The project will take advantage of the land’s natural beauty and features as much as possible, Bray said during the unveiling ceremony last week at the site.
“On a (sunny summer) day like this, we can envision the trails that will connect with the Summerset Trail (bicycle and walking trail to the east),” he said. “We can envision ponds; we can envision civic plazas where people will gather, whether it’s for small festivals, arts fairs, jazz concerts or just to hang out. We want to create friendly places for people to come together and create a sense of community within this community.”
Other contributors to the Summercrest Hills project include William J. Ludwig & Associates Ltd. in Clive, which developed the master plan, and Snyder & Associates Inc., which did the civil engineering work.
The first project within the development breaks ground this week: Vintage Hills Retirement Community. The senior living facility will feature a town center with a bank, beauty shop, post office, general store, theater and other amenities. The first phase will include 46 assisted living units and 20 memory-care units.
“Hopefully, directly following that will be our independent phase, which will be 45 units of independent (living) units,” said Jeff Ewing, president of Ewing Land Development and Services of Pella, which has built similar senior campuses in Pella, Newton and Waukee.
“We have a niche that we think is very beneficial,” Ewing said. “There is no endowment or buy-in fee up front (for residents); it’s strictly a market-rate facility. It’s been very successful for us.”
Bray said he and his partners are negotiating with a variety of potential commercial tenants for the development, and he expects to be able to announce the first major retail client in September.
One of the unique features of the development is its access to both redundant electrical power and fiber-optic lines, which makes it an attractive option for a technology park, Walpole said. “Very few locations have that in one site,” he said.
The area to be developed is half-again as big as the 95-acre Village of Ponderosa, but not quite as large as Jordan Creek’s 200 acres, so it’s definitely a long-term project, Bray said.

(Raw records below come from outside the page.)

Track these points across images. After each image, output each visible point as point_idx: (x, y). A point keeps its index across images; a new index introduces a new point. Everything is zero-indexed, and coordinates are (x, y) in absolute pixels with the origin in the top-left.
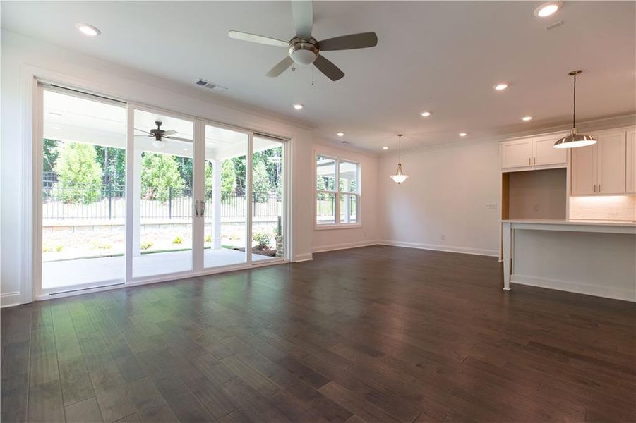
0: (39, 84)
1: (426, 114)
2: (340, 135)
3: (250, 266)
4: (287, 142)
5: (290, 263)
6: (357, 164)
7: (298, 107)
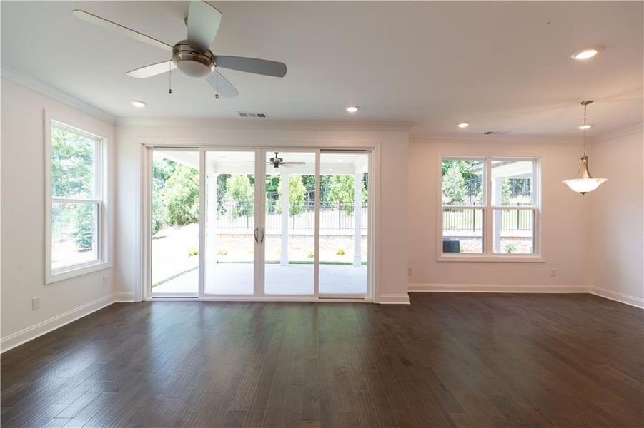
0: (148, 148)
1: (587, 55)
2: (463, 126)
3: (316, 299)
4: (371, 151)
5: (372, 303)
6: (535, 160)
7: (352, 110)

“A 160-acre project in any market, but particularly in this market, isn’t developed in 12 months or 24 months,” he said. “We’d love it if it were, and if that happens we’ll be ready for it and able to do it, but practically that will not happen. It’s a five- to seven- to 10-year project before this is fully built out.”
Though some existing retailers in Indianola have expressed concern about the project potentially taking business away from them, the added commercial activity will be entirely positive for the retail community, said Myles Kappelman, executive director of the Indianola Development Association.
“Warren County has the largest outflow of retail dollars of any county in the state,” he said. “If we can keep some of the dollars here, they’ll circulate in the community, and those dollars will find their way into other cash registers of businesses throughout the community.”
The development deal hinged upon gaining the cooperation of landowner Kathleen Picken, who acknowledged that her family had misgivings about selling the land, which her cousins still farm.
“Obviously, I believe in the family farm, and that is why I’m investing in more farmland for (my cousins) Steve and Joe to farm and work, in a way to take the place of this piece, which is an excellent piece of farmland,” she said. “We were loath to give it up, which is another reason we appreciate the plans that have gone into this.”
Picken, who grew up in Chicago, said she appreciates the mixture of business, recreational, educational and cultural facilities planned for the development.
“We lived in our neighborhood some 50 years,” she said. “You can walk and get a bottle of milk or a deli sandwich, or you can even walk to work. We would like the people in Des Moines to think that Indianola would be a great place to live, because it feels like home.”